● **DATA FOR THIS TASK**
::::::

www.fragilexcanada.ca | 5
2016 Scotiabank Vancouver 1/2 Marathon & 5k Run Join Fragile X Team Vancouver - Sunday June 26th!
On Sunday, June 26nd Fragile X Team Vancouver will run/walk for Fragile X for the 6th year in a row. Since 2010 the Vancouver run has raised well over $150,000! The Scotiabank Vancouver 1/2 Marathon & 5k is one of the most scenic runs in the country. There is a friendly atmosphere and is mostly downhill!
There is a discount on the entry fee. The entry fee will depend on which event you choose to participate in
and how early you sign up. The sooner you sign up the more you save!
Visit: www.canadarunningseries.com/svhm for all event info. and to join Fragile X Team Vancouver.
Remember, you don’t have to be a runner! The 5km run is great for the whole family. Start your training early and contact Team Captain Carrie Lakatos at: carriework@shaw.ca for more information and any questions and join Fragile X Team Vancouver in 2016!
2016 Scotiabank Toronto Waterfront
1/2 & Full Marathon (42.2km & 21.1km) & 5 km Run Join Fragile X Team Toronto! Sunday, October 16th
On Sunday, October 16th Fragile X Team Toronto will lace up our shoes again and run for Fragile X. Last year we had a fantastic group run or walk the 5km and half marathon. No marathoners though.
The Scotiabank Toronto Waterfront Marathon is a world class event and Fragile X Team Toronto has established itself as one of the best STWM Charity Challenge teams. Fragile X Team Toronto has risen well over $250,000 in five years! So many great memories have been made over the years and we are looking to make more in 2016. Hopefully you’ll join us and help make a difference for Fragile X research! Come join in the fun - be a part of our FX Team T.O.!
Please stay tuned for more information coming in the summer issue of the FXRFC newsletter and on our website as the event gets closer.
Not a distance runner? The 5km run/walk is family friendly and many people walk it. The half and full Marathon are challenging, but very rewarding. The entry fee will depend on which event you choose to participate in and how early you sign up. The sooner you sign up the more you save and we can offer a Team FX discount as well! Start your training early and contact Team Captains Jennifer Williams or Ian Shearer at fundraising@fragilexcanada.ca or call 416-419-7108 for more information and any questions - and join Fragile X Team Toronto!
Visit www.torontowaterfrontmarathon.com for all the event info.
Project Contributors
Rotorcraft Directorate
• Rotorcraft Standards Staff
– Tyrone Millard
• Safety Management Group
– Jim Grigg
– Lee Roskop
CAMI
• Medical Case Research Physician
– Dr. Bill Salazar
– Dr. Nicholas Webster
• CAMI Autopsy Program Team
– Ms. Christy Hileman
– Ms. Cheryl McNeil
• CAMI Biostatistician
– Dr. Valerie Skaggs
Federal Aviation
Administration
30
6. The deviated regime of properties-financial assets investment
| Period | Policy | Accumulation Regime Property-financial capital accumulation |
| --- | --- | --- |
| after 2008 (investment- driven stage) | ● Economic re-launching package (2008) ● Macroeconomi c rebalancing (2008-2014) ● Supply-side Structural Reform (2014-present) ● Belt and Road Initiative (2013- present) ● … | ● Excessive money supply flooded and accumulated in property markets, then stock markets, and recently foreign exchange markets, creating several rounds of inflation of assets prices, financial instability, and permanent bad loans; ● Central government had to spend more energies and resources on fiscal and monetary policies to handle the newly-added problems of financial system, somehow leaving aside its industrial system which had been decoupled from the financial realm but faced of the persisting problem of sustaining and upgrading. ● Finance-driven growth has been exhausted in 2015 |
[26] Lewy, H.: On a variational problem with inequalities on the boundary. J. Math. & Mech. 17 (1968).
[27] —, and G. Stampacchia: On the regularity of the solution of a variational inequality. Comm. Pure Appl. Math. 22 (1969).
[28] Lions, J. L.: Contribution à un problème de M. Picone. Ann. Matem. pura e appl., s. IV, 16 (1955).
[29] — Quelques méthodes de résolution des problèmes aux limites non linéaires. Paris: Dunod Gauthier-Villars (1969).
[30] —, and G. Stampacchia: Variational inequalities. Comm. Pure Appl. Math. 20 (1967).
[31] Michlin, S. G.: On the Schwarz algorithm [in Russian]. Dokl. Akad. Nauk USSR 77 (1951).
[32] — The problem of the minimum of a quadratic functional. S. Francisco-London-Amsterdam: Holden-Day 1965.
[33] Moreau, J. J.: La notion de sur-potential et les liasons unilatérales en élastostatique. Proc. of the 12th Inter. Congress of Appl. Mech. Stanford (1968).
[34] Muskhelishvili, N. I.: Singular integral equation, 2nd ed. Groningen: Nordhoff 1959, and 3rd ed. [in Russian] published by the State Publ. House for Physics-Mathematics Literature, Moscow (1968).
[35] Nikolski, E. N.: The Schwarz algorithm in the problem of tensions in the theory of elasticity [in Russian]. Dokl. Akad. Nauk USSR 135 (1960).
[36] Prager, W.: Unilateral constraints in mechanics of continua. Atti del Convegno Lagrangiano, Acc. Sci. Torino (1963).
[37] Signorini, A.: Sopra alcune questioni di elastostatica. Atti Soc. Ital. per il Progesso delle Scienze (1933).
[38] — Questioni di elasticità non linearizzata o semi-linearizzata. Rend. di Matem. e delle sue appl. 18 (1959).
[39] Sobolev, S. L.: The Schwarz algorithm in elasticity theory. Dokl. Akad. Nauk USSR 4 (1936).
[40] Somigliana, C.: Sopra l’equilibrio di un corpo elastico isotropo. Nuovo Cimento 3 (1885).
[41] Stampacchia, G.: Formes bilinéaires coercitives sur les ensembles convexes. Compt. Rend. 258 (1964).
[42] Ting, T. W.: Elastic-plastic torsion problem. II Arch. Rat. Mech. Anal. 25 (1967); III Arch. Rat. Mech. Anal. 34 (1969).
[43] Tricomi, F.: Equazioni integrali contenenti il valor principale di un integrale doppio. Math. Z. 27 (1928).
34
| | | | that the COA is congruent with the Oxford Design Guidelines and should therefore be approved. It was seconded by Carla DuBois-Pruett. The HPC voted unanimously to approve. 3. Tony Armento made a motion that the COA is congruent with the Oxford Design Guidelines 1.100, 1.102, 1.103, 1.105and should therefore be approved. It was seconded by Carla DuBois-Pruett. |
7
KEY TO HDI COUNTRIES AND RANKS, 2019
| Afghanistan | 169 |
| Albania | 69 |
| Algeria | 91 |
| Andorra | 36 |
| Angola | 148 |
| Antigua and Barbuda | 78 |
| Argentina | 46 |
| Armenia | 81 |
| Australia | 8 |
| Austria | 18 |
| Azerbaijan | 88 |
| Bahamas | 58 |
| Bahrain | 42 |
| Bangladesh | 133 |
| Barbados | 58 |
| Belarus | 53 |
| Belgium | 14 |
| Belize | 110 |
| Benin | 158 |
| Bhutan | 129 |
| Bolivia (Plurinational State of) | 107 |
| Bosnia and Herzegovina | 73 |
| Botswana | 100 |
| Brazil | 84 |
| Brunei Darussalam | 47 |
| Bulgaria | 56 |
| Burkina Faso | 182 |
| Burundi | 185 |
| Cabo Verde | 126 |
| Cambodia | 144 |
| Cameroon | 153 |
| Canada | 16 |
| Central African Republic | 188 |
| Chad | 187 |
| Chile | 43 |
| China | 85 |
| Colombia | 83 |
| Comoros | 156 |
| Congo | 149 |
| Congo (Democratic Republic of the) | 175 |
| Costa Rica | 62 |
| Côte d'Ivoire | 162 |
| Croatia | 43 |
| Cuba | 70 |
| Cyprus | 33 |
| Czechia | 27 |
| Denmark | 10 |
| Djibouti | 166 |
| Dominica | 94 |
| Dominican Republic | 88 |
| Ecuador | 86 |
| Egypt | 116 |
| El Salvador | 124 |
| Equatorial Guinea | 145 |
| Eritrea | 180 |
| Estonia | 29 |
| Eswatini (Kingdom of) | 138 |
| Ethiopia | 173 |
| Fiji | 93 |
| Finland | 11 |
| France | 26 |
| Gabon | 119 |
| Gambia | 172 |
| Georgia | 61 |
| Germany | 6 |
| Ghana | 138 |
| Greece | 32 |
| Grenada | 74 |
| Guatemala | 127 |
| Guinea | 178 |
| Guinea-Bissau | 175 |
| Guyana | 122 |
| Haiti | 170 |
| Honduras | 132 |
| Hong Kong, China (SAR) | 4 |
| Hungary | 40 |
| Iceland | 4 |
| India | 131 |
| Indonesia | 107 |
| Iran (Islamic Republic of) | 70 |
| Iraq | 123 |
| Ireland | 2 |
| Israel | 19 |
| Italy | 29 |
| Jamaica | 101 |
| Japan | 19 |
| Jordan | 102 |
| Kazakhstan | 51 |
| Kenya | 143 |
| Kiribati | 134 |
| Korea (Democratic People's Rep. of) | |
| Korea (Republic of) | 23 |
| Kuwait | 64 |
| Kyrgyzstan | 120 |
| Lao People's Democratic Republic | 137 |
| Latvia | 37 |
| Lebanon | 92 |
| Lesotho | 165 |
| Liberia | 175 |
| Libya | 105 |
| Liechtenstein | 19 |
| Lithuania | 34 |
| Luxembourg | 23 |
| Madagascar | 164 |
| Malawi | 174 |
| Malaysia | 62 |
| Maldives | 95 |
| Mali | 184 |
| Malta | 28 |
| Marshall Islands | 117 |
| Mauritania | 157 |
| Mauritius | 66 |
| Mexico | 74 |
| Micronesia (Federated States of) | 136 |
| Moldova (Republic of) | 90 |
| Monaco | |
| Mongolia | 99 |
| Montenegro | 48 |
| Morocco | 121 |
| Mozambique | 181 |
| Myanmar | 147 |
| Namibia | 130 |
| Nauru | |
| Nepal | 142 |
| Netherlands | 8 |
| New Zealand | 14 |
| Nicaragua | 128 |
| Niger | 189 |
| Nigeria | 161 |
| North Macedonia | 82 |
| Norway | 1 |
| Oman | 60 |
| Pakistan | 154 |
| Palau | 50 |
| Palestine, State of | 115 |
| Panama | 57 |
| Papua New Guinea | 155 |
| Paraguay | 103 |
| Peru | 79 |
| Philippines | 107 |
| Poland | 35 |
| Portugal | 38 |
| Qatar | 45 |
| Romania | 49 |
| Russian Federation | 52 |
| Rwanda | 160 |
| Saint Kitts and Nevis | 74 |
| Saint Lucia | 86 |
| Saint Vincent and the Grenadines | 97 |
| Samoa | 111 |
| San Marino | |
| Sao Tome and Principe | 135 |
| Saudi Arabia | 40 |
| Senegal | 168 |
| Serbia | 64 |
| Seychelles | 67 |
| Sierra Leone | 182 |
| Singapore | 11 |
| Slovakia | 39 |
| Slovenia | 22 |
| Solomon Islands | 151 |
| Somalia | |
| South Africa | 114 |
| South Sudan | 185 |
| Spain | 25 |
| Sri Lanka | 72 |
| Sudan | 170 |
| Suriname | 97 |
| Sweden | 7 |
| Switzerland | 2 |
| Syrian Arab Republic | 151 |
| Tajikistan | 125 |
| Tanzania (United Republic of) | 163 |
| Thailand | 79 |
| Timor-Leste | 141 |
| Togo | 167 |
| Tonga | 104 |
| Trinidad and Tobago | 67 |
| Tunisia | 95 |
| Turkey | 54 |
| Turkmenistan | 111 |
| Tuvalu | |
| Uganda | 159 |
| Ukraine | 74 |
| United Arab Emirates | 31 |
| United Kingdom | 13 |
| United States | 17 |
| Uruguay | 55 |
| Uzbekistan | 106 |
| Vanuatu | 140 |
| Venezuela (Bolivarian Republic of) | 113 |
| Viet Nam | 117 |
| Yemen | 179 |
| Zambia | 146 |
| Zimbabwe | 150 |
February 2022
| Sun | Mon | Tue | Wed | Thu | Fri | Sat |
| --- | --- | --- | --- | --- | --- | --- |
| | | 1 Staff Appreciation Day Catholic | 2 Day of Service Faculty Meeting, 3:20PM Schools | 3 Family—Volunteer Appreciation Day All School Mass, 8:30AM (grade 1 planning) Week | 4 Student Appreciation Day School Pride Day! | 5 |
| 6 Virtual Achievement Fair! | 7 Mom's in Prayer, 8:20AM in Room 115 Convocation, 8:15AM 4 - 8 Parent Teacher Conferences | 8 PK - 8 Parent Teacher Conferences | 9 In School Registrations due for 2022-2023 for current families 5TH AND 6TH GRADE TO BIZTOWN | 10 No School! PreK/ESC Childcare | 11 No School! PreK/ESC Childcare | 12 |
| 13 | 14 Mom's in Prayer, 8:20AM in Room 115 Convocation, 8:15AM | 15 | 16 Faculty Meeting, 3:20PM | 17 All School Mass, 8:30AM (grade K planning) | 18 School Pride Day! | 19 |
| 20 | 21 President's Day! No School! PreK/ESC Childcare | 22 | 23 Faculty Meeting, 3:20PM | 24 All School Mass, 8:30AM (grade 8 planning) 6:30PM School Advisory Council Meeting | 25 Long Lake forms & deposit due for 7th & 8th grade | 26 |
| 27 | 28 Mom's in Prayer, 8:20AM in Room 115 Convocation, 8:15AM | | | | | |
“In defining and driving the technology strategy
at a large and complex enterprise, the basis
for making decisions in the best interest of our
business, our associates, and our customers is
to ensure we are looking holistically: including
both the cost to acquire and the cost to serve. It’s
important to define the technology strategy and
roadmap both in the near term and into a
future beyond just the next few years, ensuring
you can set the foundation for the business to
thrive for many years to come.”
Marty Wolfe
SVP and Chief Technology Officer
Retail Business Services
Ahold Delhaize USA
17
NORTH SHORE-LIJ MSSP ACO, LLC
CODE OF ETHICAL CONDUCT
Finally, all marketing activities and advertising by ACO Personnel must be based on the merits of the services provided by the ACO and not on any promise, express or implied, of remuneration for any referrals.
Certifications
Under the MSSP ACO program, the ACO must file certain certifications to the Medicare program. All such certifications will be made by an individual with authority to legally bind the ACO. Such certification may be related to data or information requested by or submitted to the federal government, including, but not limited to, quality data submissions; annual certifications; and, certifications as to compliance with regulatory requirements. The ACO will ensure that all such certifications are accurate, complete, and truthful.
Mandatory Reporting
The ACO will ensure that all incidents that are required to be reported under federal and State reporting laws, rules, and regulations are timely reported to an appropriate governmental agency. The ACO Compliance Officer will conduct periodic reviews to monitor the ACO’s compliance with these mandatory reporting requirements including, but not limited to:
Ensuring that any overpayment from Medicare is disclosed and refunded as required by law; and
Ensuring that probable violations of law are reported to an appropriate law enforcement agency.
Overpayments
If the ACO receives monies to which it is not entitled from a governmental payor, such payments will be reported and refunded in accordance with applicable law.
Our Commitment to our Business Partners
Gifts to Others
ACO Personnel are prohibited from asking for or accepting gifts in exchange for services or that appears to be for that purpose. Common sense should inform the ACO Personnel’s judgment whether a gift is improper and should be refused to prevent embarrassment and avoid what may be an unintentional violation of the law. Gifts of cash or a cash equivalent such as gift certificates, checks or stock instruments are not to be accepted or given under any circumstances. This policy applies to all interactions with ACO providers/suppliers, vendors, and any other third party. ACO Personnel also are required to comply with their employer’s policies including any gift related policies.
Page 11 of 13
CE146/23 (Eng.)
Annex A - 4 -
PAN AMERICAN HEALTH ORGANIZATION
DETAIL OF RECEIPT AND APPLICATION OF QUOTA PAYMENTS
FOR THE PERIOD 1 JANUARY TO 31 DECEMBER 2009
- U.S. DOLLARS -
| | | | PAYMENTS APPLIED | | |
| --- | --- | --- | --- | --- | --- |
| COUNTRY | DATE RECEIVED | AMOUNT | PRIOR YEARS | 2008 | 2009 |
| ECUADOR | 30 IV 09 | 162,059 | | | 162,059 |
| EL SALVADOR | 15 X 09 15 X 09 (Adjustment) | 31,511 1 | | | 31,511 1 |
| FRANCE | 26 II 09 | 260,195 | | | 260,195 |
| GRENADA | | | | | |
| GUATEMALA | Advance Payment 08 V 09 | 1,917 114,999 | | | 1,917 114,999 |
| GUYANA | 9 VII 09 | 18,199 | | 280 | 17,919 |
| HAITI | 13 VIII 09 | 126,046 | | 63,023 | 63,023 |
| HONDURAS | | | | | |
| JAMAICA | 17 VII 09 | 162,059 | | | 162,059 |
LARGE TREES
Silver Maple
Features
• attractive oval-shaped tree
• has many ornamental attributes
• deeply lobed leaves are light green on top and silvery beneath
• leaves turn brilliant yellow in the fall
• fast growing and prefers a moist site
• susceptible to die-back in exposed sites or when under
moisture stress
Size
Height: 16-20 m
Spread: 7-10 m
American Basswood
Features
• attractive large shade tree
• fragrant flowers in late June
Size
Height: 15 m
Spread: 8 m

::::::

● **WHAT IS EXPECTED**
Considering only the data above, return the lines in which "States" occurs.

● **EXERCISE ANSWER**
| Micronesia (Federated States of) | 136 |
| United States | 17 |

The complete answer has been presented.